NAACP disputes Tillis's 'invitation' to talk Voter ID
Posted June 13, 2012
Updated June 14, 2012
Questioned today about a meeting between House Speaker Thom Tillis and conservative activists over Voter ID, a Tillis staffer said the NAACP had cancelled its chance to offer a balancing view on the proposal.
State NAACP President William Barber is calling that a mischaracterization.
Shortly after WRAL published this post about Tillis's meeting today with immigration activists, one of the Speaker's staffers said via the office's Twitter account that "Barber & NAACP cancelled 1:45p meeting w/ Speaker and PPT [President Pro Tem Phil Berger] to discuss Ed. & Voter ID issues today."
Barber says that's not what happened.
"For the Speaker or the Speaker’s office to publicly suggest to the media that we cancelled a scheduled meeting without giving the full details is both a distortion and a disappointment," Barber said in a statement.
Barber said his group began trying to arrange a meeting with GOP leaders in early May, two weeks prior to the group's lobby day at the legislature. He said Tillis finally agreed to a May 23rd meeting with restrictions including an approved guest list and a media blackout. Barber said his coalition rejected those terms, but "did not find out until the day of our legislative day that [Tillis] would not honor the original commitment."

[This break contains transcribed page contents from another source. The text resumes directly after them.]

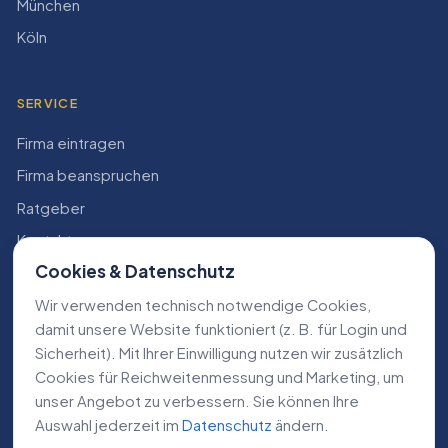
München
Köln
SERVICE
Firma eintragen
Firma beanspruchen
Ratgeber
Kontakt
Cookies & Datenschutz
Konto
Wir verwenden technisch notwendige Cookies,
RECHTLICHES
damit unsere Website funktioniert (z. B. für Login und
Sicherheit). Mit Ihrer Einwilligung nutzen wir zusätzlich
Impressum
Cookies für Reichweiten­messung und Marketing, um
Datenschutz
unser Angebot zu verbessern. Sie können Ihre
Auswahl jederzeit im
Datenschutz
ändern.
AGB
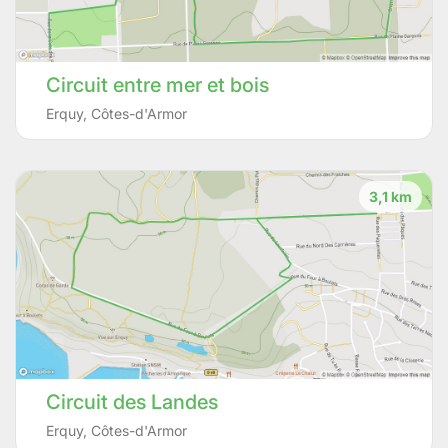
Circuit entre mer et bois
Erquy
,
Côtes-d'Armor
3,1 km
Circuit des Landes
Erquy
,
Côtes-d'Armor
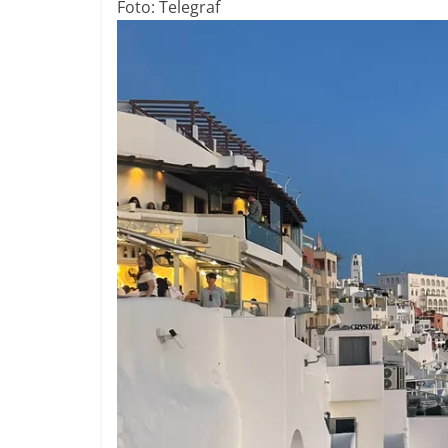
Foto: Telegraf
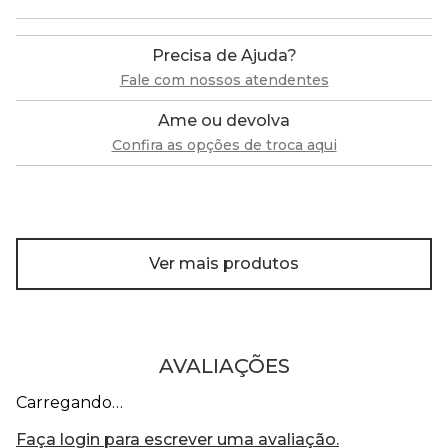
Precisa de Ajuda?
Fale com nossos atendentes
Ame ou devolva
Confira as opções de troca aqui
Ver mais produtos
AVALIAÇÕES
Carregando…
Faça login para escrever uma avaliação.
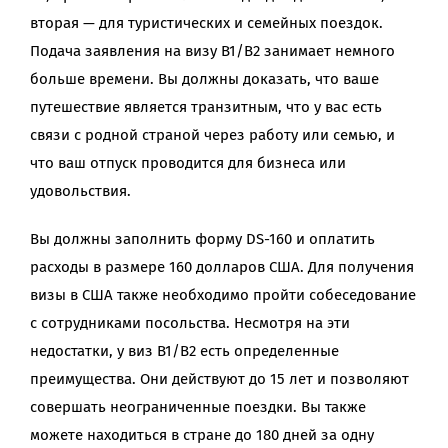
вторая — для туристических и семейных поездок.
Подача заявления на визу B1/B2 занимает немного
больше времени. Вы должны доказать, что ваше
путешествие является транзитным, что у вас есть
связи с родной страной через работу или семью, и
что ваш отпуск проводится для бизнеса или
удовольствия.
Вы должны заполнить форму DS-160 и оплатить
расходы в размере 160 долларов США. Для получения
визы в США также необходимо пройти собеседование
с сотрудниками посольства. Несмотря на эти
недостатки, у виз B1/B2 есть определенные
преимущества. Они действуют до 15 лет и позволяют
совершать неограниченные поездки. Вы также
можете находиться в стране до 180 дней за одну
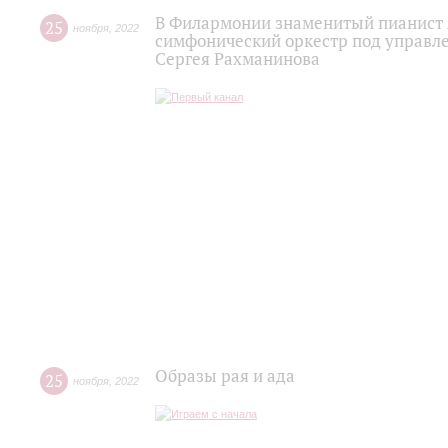
В Филармонии знаменитый пианист 
25
ноября
,
2022
симфонический оркестр под управл
Сергея Рахманинова
Образы рая и ада
25
ноября
,
2022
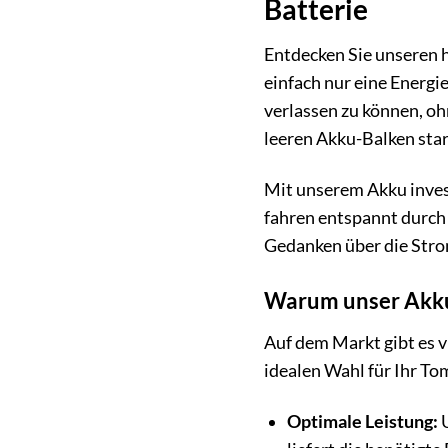
Batterie
Entdecken Sie unseren h
einfach nur eine Energieq
verlassen zu können, oh
leeren Akku-Balken star
Mit unserem Akku investi
fahren entspannt durch 
Gedanken über die Strom
Warum unser Akku 
Auf dem Markt gibt es v
idealen Wahl für Ihr T
Optimale Leistung:
U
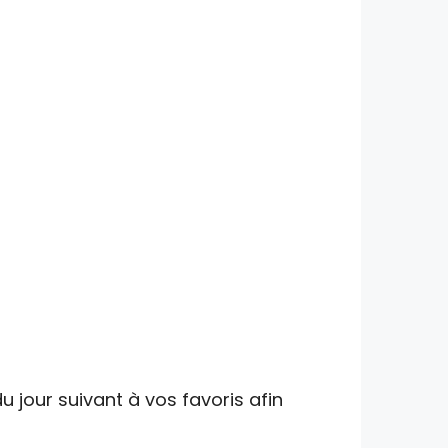
u jour suivant à vos favoris afin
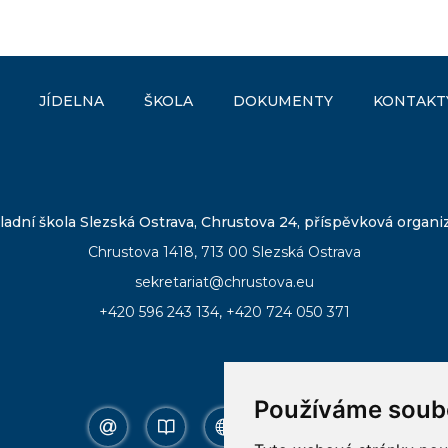
JÍDELNA
ŠKOLA
DOKUMENTY
KONTAKT
ladní škola Slezská Ostrava, Chrustova 24, příspěvková organi
Chrustova 1418, 713 00 Slezská Ostrava
sekretariat@chrustova.eu
+420 596 243 134
,
+420 724 050 371
Používáme soub
email
bakalar
online
ke
facebook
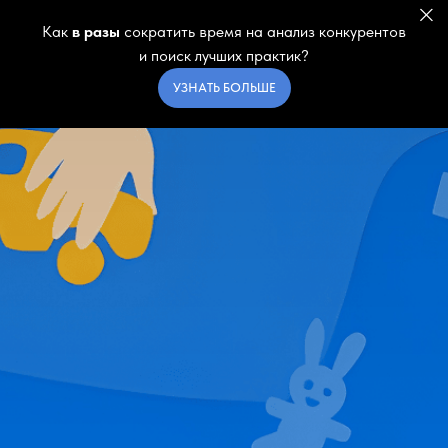
Как
в разы
сократить время на анализ конкурентов
и поиск лучших практик?
УЗНАТЬ БОЛЬШЕ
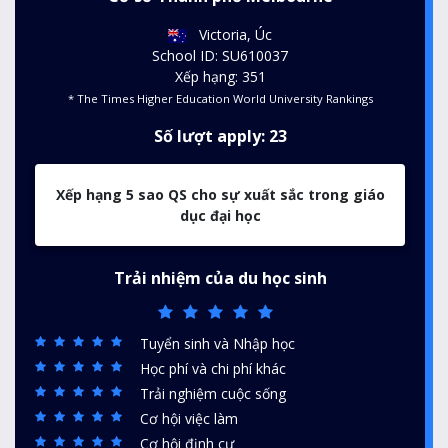
Victoria, Úc
School ID: SU610037
Xếp hạng: 351
* The Times Higher Education World University Rankings
Số lượt apply: 23
Xếp hạng 5 sao QS cho sự xuất sắc trong giáo
dục đại học
Trải nhiệm của du học sinh
Tuyển sinh và Nhập học
Học phí và chi phí khác
Trải nghiệm cuộc sống
Cơ hội việc làm
Cơ hội định cư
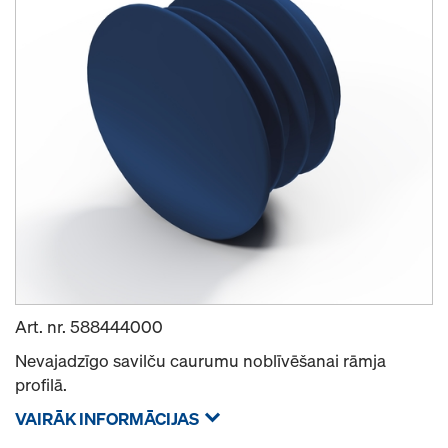
Art. nr.
588444000
Nevajadzīgo savilču caurumu noblīvēšanai rāmja
profilā.
VAIRĀK INFORMĀCIJAS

Since then, Barber said, he's continued to try to set up a meeting between civil rights groups and GOP leaders about issues including "the budget, public education, Racial Justice Act, Voter ID, etc."
"It was never just about Voter ID," he added.

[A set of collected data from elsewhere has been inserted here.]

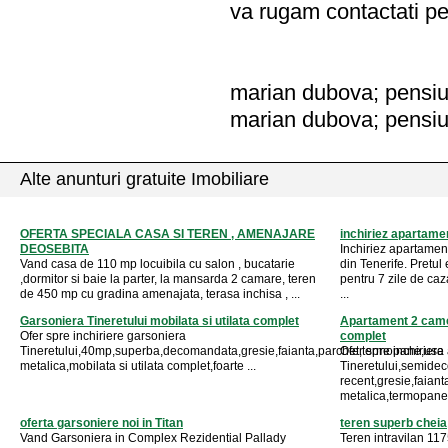
va rugam contactati pe
marian dubova; pensiu
marian dubova; pensiu
Alte anunturi gratuite Imobiliare
OFERTA SPECIALA CASA SI TEREN , AMENAJARE
inchiriez apartamen
DEOSEBITA
Inchiriez apartame
Vand casa de 110 mp locuibila cu salon , bucatarie
din Tenerife. Pretul
,dormitor si baie la parter, la mansarda 2 camare, teren
pentru 7 zile de caz
de 450 mp cu gradina amenajata, terasa inchisa , ...
...
Garsoniera Tineretului mobilata si utilata complet
Apartament 2 camere
Ofer spre inchiriere garsoniera
complet
Tineretului,40mp,superba,decomandata,gresie,faianta,parchet,termopane,usa
Ofer spre inchirier
metalica,mobilata si utilata complet,foarte ...
Tineretului,semide
recent,gresie,faiant
metalica,termopane,mo
oferta garsoniere noi in Titan
teren superb cheia
Vand Garsoniera in Complex Rezidential Pallady
Teren intravilan 1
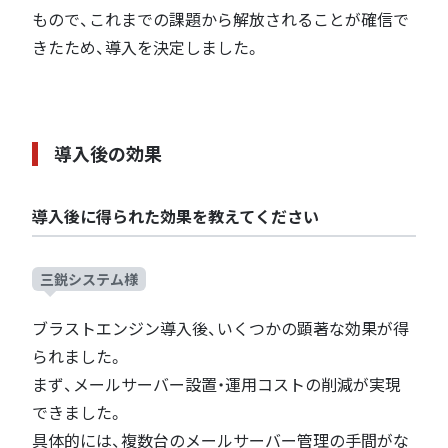
もので、これまでの課題から解放されることが確信で
きたため、導入を決定しました。
導入後の効果
導入後に得られた効果を教えてください
三鋭システム様
ブラストエンジン導入後、いくつかの顕著な効果が得
られました。
まず、メールサーバー設置・運用コストの削減が実現
できました。
具体的には、複数台のメールサーバー管理の手間がな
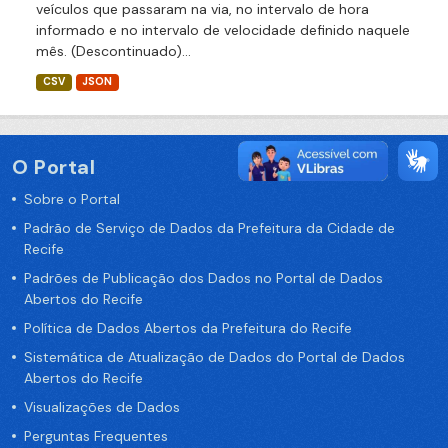
veículos que passaram na via, no intervalo de hora
informado e no intervalo de velocidade definido naquele
mês. (Descontinuado)...
CSV
JSON
O Portal
Sobre o Portal
Padrão de Serviço de Dados da Prefeitura da Cidade de
Recife
Padrões de Publicação dos Dados no Portal de Dados
Abertos do Recife
Política de Dados Abertos da Prefeitura do Recife
Sistemática de Atualização de Dados do Portal de Dados
Abertos do Recife
Visualizações de Dados
Perguntas Frequentes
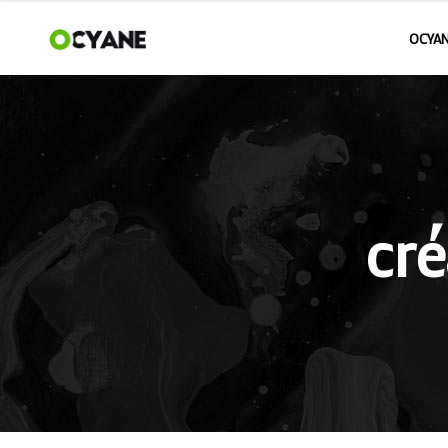
OCYAN
cr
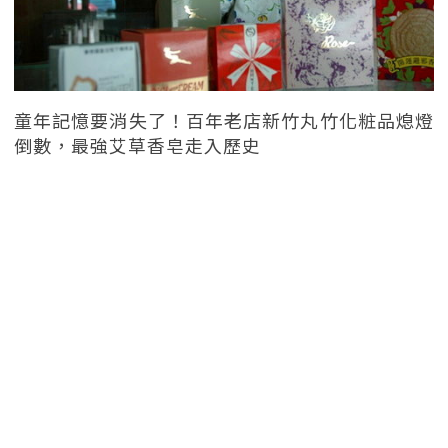
童年記憶要消失了！百年老店新竹丸竹化粧品熄燈
倒數，最強艾草香皂走入歷史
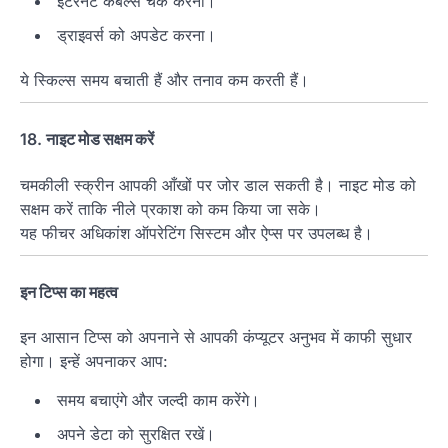
इंटरनेट केबल्स चेक करना।
ड्राइवर्स को अपडेट करना।
ये स्किल्स समय बचाती हैं और तनाव कम करती हैं।
18.
नाइट मोड सक्षम करें
चमकीली स्क्रीन आपकी आँखों पर जोर डाल सकती है। नाइट मोड को
सक्षम करें ताकि नीले प्रकाश को कम किया जा सके।
यह फीचर अधिकांश ऑपरेटिंग सिस्टम और ऐप्स पर उपलब्ध है।
इन टिप्स का महत्व
इन आसान टिप्स को अपनाने से आपकी कंप्यूटर अनुभव में काफी सुधार
होगा। इन्हें अपनाकर आप:
समय बचाएंगे और जल्दी काम करेंगे।
अपने डेटा को सुरक्षित रखें।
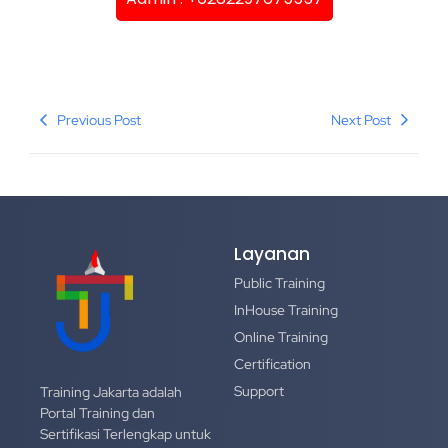
Previous Post
Next Post
Layanan
Public Training
InHouse Training
Online Training
Certification
Support
Training Jakarta adalah
Portal Training dan
Sertifikasi Terlengkap untuk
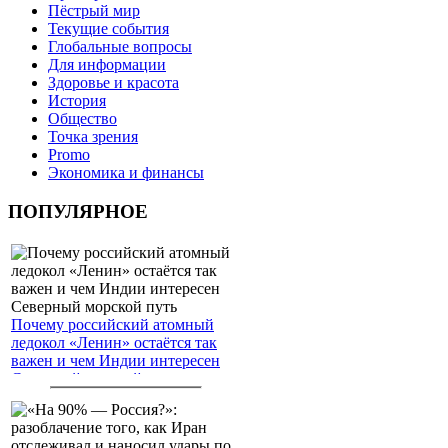
Пёстрый мир
Текущие события
Глобальные вопросы
Для информации
Здоровье и красота
История
Общество
Точка зрения
Promo
Экономика и финансы
ПОПУЛЯРНОЕ
Почему российский атомный
ледокол «Ленин» остаётся так
важен и чем Индии интересен
Северный морской путь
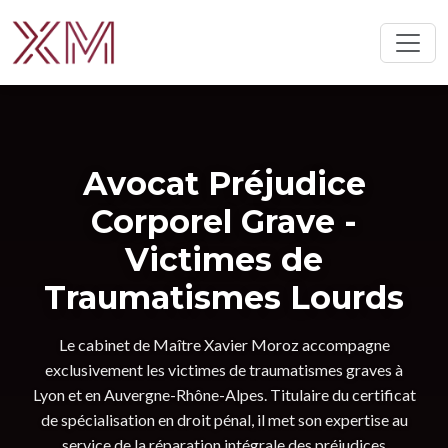
Avocat Préjudice
Corporel Grave -
Victimes de
Traumatismes Lourds
Le cabinet de Maître Xavier Moroz accompagne
exclusivement les victimes de traumatismes graves à
Lyon et en Auvergne-Rhône-Alpes. Titulaire du certificat
de spécialisation en droit pénal, il met son expertise au
service de la réparation intégrale des préjudices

Last week, Barber said, Tillis's staff offered 15 minutes today, but with no guarantee Senate Leader Phil Berger would also attend. And the earlier restrictions would again be in effect.
"We informed them last week that today would not be a good day," Barber explained. "And we informed them again that their restrictions such as a limit on who could come and the banning of any media was unacceptable. The General Assembly is the People’s House, not a private institution."
"For Mr. Tillis to suggest that we would break off a meeting regarding Voter ID or any other issue is disingenuous considering the many, many attempts we’ve made to meet, [and] his own public comments last year that he would not meet with the NAACP," said Barber.
"We are still willing to meet with the majority leadership as long as we can bring representative members of our coalition, and they do not try to set arbitrary limitations suggesting we should meet under the cover of darkness in the People’s House," he concluded.